* [Texte à étudier]:

::::::

L’inquisition avait fait accepter son empire dans toute l’Italie. Il n’était pas de ville où ne résidât, où ne régnât un inquisiteur ayant droit d’inspection sur les mœurs, sur les opinions, sur les livres. Aucun ouvrage, ancien ou moderne, ne pouvait voir le jour sans son approbation ; les libraires devaient soumettre à son examen tous leurs catalogues. La tyrannie de la congrégation de l’Index, récemment instituée, devenait chaque jour plus pesante, plus ombrageuse ; les classiques italiens furent mis à l’interdit ou expurgés soigneusement. Que d’hommes de lettres dénoncés, incarcérés, brûlés ! D’autres, plus heureux, réussirent à mettre les Alpes entre eux et le bourreau. Si l’église combattait l’hérésie à outrance, elle n’était pas moins ardente à traquer le platonisme ; les académies dont l’Italie s’était couverte lui causaient de mortelles inquiétudes ; un grand nombre furent fermées, supprimées ; les autres durent se réduire aux purs amusemens littéraires. Les jésuites remettent en honneur le Stagyrite tel que l’avaient accommodé les scolastiques ; c’est la seule philosophie tolérée. Platon ne trouve plus un lieu où reposer sa tête.

::::::

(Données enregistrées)
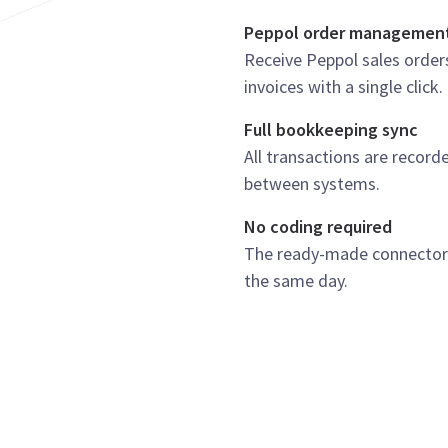
Peppol order managemen
Receive Peppol sales order
invoices with a single click.
Full bookkeeping sync
All transactions are record
between systems.
No coding required
The ready-made connector i
the same day.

::::::

* [Exercices à faire]:
• a. Dans le texte sur l'Inquisition en Italie, à qui les libraires devaient-ils soumettre tous leurs catalogues ?
• b. Disposez en liste numérotée les lignes de tous les enregistrements, sans les lignes vides et sans reprendre les images.
Le texte et les enregistrements n'ont aucun lien entre eux.

* [Corrigé des exercices]:
• a. À l'inquisiteur.

• b.
1. Peppol order managemen
2. Receive Peppol sales order
3. invoices with a single click.
4. Full bookkeeping sync
5. All transactions are record
6. between systems.
7. No coding required
8. The ready-made connector i
9. the same day.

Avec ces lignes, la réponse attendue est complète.